Or... traffic vs. content.

Let's have a discussion hehe. Now, I've been on both sides of the above. Worked primarily as an affiliate and ran a high-traffic site that made all its money from sending surfers to sponsors, as well as on the content-creation and sponsor side of things.

A lot of people view traffic as the end all, be all. That 50% revshare is, if anything, less than adequate. It should actually be more. That without the traffic the affiliate provides, the sponsor gets nothing.

Now... the above notion works if it could be safely assumed any surfers an affiliate refers would never otherwise have been aware or found their way to a sponsor site were it not for that particular affiliate, but is that actually true?

There are tons of affiliates out there promoting tons of paysites, tons of surfers finding their way around the web and all kinds of different manners in which a surfer makes their way to a site.

Who is to say that an affiliate's referred surfer wasn't just a pure-luck referral? Which is to say, it was completely random that the surfer just happened to find their way to that affiliates site, click on a banner, and end up at the sponsor as opposed to guided by some grand effort on the part of the affiliate. Maybe that surfer goes to that sponsor all the time but just lazily clicked through your referral code that time. Maybe they got lost among reciprocal links and just ended up clicking through as a sale to you almost by accident or at least by pure chance.

I know that as a producer, we put insane amounts of effort, energy, time, and money in to what we produce. We...

- recruit all the models (and deal with all of what that entails)
- film all the content, edit it, digitize it, host it, stream it, supply it
- pay massive sums of money to the models
- pay massive sums of money for hosting (much more than a traffic site would pay unless, for some strange reason, they had as much video being served off of their site as we do ours)
- deal with the legal aspects of creating adult content
- compete with tons of other producers also working very hard to do all of the above
- create a product that sells and inspires one's pulling out their credit card in the first place
- create a content and provide a service that rebills and generates recurring revenue

Is that really only worth 50% compared to the effort of an affiliate who may or may not have done anything more than just throw up a banner on their site and happened to send a surfer your way?

Mind you, there are a lot of affiliates who work their asses off to promote sponsors, promote their sponsors in unique ways and do wonders in contributing the development of their own brand as well as the brands of their sponsors. There are also many affiliates who can choose to promote a new site and, in doing so, set that sponsor on a path to success (bring publicity to an up and coming yet relatively unknown site).
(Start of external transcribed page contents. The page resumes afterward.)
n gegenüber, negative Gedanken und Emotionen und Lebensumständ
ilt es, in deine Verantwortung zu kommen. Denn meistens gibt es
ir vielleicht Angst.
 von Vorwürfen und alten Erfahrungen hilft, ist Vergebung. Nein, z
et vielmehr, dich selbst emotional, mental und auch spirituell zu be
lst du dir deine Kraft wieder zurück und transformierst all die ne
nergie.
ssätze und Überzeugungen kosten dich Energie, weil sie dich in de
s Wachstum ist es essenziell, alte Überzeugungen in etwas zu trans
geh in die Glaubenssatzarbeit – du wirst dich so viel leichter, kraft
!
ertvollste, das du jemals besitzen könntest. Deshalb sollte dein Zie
There are many affilites - the major, high traffic ones - that literally can set a site on fire and turn it in to a success. There are also affiliates who are up and coming and may end up being the best affiliate a sponsor ever had, though not quite there yet.

But not all affiliates are like that. So... should all be getting 50% or these huge PPS?

As a sponsor, do you look at every referred sale and think "There was no way I could have gotten that sale myself, and so eagerly pay out that 50% or huge PPS chunk"?

Shouldn't affiliates, to a certain degree, be thankful to and almost indebted to the content providers who assume the tremendous burdens of creating content?